BEGIN Provided data

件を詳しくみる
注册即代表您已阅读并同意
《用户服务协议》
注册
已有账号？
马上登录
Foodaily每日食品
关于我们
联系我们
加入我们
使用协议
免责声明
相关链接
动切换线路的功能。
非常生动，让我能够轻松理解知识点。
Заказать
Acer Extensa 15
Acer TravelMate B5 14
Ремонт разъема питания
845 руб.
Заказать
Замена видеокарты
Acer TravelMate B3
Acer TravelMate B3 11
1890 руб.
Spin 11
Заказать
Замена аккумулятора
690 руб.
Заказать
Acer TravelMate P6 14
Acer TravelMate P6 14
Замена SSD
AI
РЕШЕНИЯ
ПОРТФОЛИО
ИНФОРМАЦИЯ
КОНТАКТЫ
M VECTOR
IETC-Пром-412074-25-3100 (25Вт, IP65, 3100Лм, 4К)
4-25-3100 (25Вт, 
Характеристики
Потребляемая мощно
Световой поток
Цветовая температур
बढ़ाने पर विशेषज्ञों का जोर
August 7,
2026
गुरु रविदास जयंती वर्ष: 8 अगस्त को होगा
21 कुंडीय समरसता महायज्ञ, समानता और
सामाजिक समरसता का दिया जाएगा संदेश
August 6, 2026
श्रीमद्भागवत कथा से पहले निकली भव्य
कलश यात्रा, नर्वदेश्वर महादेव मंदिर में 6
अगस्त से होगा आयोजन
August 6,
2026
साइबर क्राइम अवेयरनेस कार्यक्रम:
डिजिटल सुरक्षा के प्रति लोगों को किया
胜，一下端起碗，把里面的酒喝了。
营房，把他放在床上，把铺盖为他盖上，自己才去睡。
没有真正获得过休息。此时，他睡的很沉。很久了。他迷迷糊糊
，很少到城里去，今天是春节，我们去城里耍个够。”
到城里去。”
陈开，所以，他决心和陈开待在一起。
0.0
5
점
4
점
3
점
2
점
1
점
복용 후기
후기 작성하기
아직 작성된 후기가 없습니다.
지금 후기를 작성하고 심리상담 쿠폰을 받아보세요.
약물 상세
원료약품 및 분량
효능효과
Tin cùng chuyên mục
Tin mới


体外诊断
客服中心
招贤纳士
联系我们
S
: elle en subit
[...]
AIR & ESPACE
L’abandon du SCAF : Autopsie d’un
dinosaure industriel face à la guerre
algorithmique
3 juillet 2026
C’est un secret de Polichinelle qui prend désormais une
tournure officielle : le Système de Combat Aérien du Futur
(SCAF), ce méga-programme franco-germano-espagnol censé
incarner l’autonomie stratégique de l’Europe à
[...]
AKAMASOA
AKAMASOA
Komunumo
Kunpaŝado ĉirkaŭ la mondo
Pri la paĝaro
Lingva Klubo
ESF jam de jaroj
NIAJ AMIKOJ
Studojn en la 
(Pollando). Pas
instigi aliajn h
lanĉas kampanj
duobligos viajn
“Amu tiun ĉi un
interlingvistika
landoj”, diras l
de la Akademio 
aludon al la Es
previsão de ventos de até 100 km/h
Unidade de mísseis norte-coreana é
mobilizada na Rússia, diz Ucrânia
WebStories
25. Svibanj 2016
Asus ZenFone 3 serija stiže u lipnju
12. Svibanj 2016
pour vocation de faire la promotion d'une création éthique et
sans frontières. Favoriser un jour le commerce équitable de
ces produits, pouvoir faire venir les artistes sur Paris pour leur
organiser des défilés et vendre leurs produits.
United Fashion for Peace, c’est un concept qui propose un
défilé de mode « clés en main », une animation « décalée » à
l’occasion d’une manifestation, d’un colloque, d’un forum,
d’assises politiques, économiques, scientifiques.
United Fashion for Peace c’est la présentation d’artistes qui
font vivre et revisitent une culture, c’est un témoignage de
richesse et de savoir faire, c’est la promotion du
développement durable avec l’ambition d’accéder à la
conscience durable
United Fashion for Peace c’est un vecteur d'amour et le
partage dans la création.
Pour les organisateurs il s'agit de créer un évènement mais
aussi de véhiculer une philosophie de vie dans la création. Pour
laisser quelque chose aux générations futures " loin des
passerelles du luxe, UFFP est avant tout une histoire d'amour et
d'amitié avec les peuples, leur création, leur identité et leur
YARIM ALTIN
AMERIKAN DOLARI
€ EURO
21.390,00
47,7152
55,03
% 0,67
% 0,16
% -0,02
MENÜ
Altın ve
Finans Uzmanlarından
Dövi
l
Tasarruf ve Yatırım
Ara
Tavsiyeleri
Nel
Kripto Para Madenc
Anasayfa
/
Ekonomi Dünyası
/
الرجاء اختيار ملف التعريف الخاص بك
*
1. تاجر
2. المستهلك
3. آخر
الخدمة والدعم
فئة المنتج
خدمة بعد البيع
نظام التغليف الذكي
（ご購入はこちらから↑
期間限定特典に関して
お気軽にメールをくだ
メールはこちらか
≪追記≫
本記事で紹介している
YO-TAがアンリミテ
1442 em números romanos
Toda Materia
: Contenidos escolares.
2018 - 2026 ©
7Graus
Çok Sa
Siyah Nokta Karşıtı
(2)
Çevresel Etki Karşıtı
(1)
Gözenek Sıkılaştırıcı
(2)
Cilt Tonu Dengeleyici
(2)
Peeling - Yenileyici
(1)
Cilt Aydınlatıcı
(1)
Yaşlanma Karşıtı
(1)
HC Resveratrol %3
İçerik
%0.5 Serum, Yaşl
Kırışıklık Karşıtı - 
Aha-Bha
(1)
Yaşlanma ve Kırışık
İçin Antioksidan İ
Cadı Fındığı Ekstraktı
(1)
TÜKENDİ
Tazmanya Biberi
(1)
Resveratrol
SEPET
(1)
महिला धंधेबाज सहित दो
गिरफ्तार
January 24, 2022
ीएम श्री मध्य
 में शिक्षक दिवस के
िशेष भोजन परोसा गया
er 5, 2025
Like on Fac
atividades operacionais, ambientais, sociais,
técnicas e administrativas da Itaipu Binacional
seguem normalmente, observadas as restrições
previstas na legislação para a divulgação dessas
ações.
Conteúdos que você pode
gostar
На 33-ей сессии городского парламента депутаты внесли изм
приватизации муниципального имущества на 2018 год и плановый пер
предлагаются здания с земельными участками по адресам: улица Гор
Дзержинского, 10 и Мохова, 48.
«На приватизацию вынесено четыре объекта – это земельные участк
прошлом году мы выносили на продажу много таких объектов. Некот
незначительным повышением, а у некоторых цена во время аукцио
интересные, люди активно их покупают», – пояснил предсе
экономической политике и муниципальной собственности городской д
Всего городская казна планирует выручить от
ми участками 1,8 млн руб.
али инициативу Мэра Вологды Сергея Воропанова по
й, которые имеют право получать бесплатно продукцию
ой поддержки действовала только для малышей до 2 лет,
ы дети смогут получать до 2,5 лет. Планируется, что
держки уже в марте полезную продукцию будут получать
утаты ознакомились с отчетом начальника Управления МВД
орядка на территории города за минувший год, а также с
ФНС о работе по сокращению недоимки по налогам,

END Provided data

## [Task instructions]
All entries are to be copied exactly as they read.

## [Response]
件を詳しくみる
注册即代表您已阅读并同意
《用户服务协议》
注册
已有账号？
马上登录
Foodaily每日食品
关于我们
联系我们
加入我们
使用协议
免责声明
相关链接
动切换线路的功能。
非常生动，让我能够轻松理解知识点。
Заказать
Acer Extensa 15
Acer TravelMate B5 14
Ремонт разъема питания
845 руб.
Заказать
Замена видеокарты
Acer TravelMate B3
Acer TravelMate B3 11
1890 руб.
Spin 11
Заказать
Замена аккумулятора
690 руб.
Заказать
Acer TravelMate P6 14
Acer TravelMate P6 14
Замена SSD
AI
РЕШЕНИЯ
ПОРТФОЛИО
ИНФОРМАЦИЯ
КОНТАКТЫ
M VECTOR
IETC-Пром-412074-25-3100 (25Вт, IP65, 3100Лм, 4К)
4-25-3100 (25Вт, 
Характеристики
Потребляемая мощно
Световой поток
Цветовая температур
बढ़ाने पर विशेषज्ञों का जोर
August 7,
2026
गुरु रविदास जयंती वर्ष: 8 अगस्त को होगा
21 कुंडीय समरसता महायज्ञ, समानता और
सामाजिक समरसता का दिया जाएगा संदेश
August 6, 2026
श्रीमद्भागवत कथा से पहले निकली भव्य
कलश यात्रा, नर्वदेश्वर महादेव मंदिर में 6
अगस्त से होगा आयोजन
August 6,
2026
साइबर क्राइम अवेयरनेस कार्यक्रम:
डिजिटल सुरक्षा के प्रति लोगों को किया
胜，一下端起碗，把里面的酒喝了。
营房，把他放在床上，把铺盖为他盖上，自己才去睡。
没有真正获得过休息。此时，他睡的很沉。很久了。他迷迷糊糊
，很少到城里去，今天是春节，我们去城里耍个够。”
到城里去。”
陈开，所以，他决心和陈开待在一起。
0.0
5
점
4
점
3
점
2
점
1
점
복용 후기
후기 작성하기
아직 작성된 후기가 없습니다.
지금 후기를 작성하고 심리상담 쿠폰을 받아보세요.
약물 상세
원료약품 및 분량
효능효과
Tin cùng chuyên mục
Tin mới


体外诊断
客服中心
招贤纳士
联系我们
S
: elle en subit
[...]
AIR & ESPACE
L’abandon du SCAF : Autopsie d’un
dinosaure industriel face à la guerre
algorithmique
3 juillet 2026
C’est un secret de Polichinelle qui prend désormais une
tournure officielle : le Système de Combat Aérien du Futur
(SCAF), ce méga-programme franco-germano-espagnol censé
incarner l’autonomie stratégique de l’Europe à
[...]
AKAMASOA
AKAMASOA
Komunumo
Kunpaŝado ĉirkaŭ la mondo
Pri la paĝaro
Lingva Klubo
ESF jam de jaroj
NIAJ AMIKOJ
Studojn en la 
(Pollando). Pas
instigi aliajn h
lanĉas kampanj
duobligos viajn
“Amu tiun ĉi un
interlingvistika
landoj”, diras l
de la Akademio 
aludon al la Es
previsão de ventos de até 100 km/h
Unidade de mísseis norte-coreana é
mobilizada na Rússia, diz Ucrânia
WebStories
25. Svibanj 2016
Asus ZenFone 3 serija stiže u lipnju
12. Svibanj 2016
pour vocation de faire la promotion d'une création éthique et
sans frontières. Favoriser un jour le commerce équitable de
ces produits, pouvoir faire venir les artistes sur Paris pour leur
organiser des défilés et vendre leurs produits.
United Fashion for Peace, c’est un concept qui propose un
défilé de mode « clés en main », une animation « décalée » à
l’occasion d’une manifestation, d’un colloque, d’un forum,
d’assises politiques, économiques, scientifiques.
United Fashion for Peace c’est la présentation d’artistes qui
font vivre et revisitent une culture, c’est un témoignage de
richesse et de savoir faire, c’est la promotion du
développement durable avec l’ambition d’accéder à la
conscience durable
United Fashion for Peace c’est un vecteur d'amour et le
partage dans la création.
Pour les organisateurs il s'agit de créer un évènement mais
aussi de véhiculer une philosophie de vie dans la création. Pour
laisser quelque chose aux générations futures " loin des
passerelles du luxe, UFFP est avant tout une histoire d'amour et
d'amitié avec les peuples, leur création, leur identité et leur
YARIM ALTIN
AMERIKAN DOLARI
€ EURO
21.390,00
47,7152
55,03
% 0,67
% 0,16
% -0,02
MENÜ
Altın ve
Finans Uzmanlarından
Dövi
l
Tasarruf ve Yatırım
Ara
Tavsiyeleri
Nel
Kripto Para Madenc
Anasayfa
/
Ekonomi Dünyası
/
الرجاء اختيار ملف التعريف الخاص بك
*
1. تاجر
2. المستهلك
3. آخر
الخدمة والدعم
فئة المنتج
خدمة بعد البيع
نظام التغليف الذكي
（ご購入はこちらから↑
期間限定特典に関して
お気軽にメールをくだ
メールはこちらか
≪追記≫
本記事で紹介している
YO-TAがアンリミテ
1442 em números romanos
Toda Materia
: Contenidos escolares.
2018 - 2026 ©
7Graus
Çok Sa
Siyah Nokta Karşıtı
(2)
Çevresel Etki Karşıtı
(1)
Gözenek Sıkılaştırıcı
(2)
Cilt Tonu Dengeleyici
(2)
Peeling - Yenileyici
(1)
Cilt Aydınlatıcı
(1)
Yaşlanma Karşıtı
(1)
HC Resveratrol %3
İçerik
%0.5 Serum, Yaşl
Kırışıklık Karşıtı - 
Aha-Bha
(1)
Yaşlanma ve Kırışık
İçin Antioksidan İ
Cadı Fındığı Ekstraktı
(1)
TÜKENDİ
Tazmanya Biberi
(1)
Resveratrol
SEPET
(1)
महिला धंधेबाज सहित दो
गिरफ्तार
January 24, 2022
ीएम श्री मध्य
 में शिक्षक दिवस के
िशेष भोजन परोसा गया
er 5, 2025
Like on Fac
atividades operacionais, ambientais, sociais,
técnicas e administrativas da Itaipu Binacional
seguem normalmente, observadas as restrições
previstas na legislação para a divulgação dessas
ações.
Conteúdos que você pode
gostar
На 33-ей сессии городского парламента депутаты внесли изм
приватизации муниципального имущества на 2018 год и плановый пер
предлагаются здания с земельными участками по адресам: улица Гор
Дзержинского, 10 и Мохова, 48.
«На приватизацию вынесено четыре объекта – это земельные участк
прошлом году мы выносили на продажу много таких объектов. Некот
незначительным повышением, а у некоторых цена во время аукцио
интересные, люди активно их покупают», – пояснил предсе
экономической политике и муниципальной собственности городской д
Всего городская казна планирует выручить от
ми участками 1,8 млн руб.
али инициативу Мэра Вологды Сергея Воропанова по
й, которые имеют право получать бесплатно продукцию
ой поддержки действовала только для малышей до 2 лет,
ы дети смогут получать до 2,5 лет. Планируется, что
держки уже в марте полезную продукцию будут получать
утаты ознакомились с отчетом начальника Управления МВД
орядка на территории города за минувший год, а также с
ФНС о работе по сокращению недоимки по налогам,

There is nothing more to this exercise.